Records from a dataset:

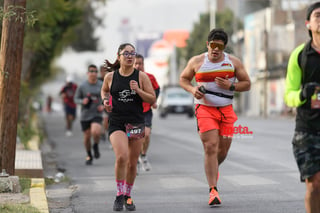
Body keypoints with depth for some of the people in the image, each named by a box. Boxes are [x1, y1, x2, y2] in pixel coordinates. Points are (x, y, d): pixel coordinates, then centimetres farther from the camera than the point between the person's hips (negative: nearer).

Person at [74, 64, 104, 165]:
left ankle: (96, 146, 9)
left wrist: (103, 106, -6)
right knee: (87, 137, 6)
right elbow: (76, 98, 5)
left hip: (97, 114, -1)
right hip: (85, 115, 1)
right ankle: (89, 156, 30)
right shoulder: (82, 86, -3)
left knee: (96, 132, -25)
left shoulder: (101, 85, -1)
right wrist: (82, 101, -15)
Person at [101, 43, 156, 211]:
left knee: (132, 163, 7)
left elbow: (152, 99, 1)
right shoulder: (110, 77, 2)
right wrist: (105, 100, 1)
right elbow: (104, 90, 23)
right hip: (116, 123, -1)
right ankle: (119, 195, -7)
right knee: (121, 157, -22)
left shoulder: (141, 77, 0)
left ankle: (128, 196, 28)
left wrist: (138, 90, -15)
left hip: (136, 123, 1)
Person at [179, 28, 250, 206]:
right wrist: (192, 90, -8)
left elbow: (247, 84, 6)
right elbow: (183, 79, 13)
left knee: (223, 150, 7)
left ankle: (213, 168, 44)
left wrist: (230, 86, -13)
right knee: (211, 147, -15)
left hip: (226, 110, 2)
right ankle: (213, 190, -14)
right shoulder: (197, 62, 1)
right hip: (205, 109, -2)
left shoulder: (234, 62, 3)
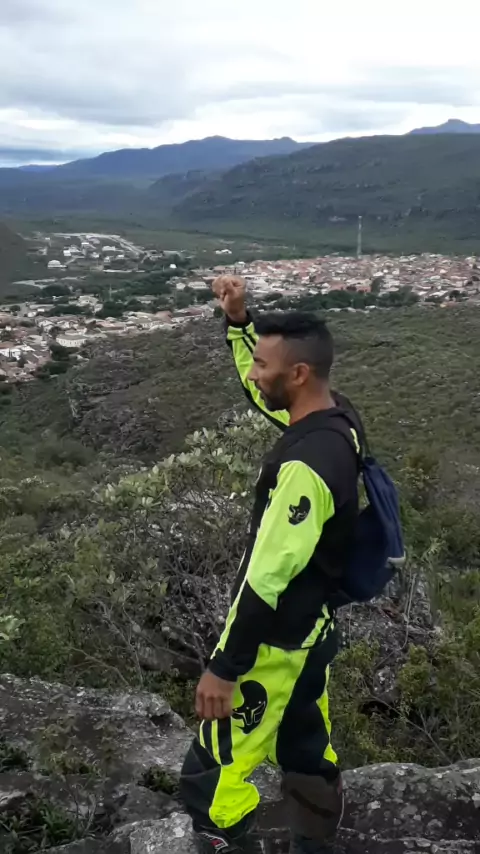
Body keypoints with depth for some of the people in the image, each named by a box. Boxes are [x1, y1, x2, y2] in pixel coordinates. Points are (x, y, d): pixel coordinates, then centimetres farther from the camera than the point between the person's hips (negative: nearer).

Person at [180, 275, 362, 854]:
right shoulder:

---

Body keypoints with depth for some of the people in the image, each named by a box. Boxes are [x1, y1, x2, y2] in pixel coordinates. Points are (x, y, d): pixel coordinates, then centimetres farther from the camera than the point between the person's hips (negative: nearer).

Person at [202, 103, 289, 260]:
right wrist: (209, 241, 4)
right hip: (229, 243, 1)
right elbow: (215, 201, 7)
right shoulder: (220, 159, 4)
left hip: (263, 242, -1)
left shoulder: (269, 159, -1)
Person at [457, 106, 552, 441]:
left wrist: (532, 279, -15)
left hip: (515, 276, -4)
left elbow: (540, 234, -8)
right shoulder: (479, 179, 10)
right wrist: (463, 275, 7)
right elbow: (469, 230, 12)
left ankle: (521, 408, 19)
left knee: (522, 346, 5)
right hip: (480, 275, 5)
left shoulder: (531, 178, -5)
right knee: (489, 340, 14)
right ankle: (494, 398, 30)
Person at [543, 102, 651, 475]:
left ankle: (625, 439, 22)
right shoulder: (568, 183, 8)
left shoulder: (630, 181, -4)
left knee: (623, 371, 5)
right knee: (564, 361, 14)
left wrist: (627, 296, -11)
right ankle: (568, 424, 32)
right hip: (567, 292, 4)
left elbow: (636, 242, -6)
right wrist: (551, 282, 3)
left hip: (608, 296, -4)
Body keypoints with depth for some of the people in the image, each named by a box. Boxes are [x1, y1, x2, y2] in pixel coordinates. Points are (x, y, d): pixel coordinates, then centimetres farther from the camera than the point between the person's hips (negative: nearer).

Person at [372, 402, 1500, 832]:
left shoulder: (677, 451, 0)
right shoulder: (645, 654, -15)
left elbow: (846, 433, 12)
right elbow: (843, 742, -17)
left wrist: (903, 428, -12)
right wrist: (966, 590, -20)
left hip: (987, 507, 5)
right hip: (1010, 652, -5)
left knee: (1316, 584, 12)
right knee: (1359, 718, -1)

...

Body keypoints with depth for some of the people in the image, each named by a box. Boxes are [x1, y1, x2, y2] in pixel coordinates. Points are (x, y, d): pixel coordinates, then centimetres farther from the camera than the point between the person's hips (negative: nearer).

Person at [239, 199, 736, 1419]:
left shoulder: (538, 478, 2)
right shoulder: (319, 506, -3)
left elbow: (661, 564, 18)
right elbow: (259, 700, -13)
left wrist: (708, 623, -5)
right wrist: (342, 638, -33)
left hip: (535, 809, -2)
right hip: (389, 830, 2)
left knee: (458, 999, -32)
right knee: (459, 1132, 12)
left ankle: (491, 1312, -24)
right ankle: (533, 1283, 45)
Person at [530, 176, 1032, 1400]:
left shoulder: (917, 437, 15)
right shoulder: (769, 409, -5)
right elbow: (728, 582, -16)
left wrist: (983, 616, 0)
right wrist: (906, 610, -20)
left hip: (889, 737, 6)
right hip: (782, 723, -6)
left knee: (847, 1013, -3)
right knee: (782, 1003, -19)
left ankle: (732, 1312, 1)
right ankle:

WHAT TO DO: Could you transcribe the entries above word for word, from the line with "left elbow: (152, 99, 1)" down to the line with "left elbow: (247, 84, 6)", keeping both?

COMPLETED TASK:
left elbow: (152, 99, 1)
right shoulder: (110, 77, 2)
right wrist: (105, 100, 1)
right elbow: (104, 90, 23)
right hip: (116, 123, -1)
right ankle: (119, 195, -7)
right knee: (121, 157, -22)
left shoulder: (141, 77, 0)
left ankle: (128, 196, 28)
left wrist: (138, 90, -15)
left hip: (136, 123, 1)
Person at [179, 28, 250, 206]:
right wrist: (192, 90, -8)
left elbow: (247, 84, 6)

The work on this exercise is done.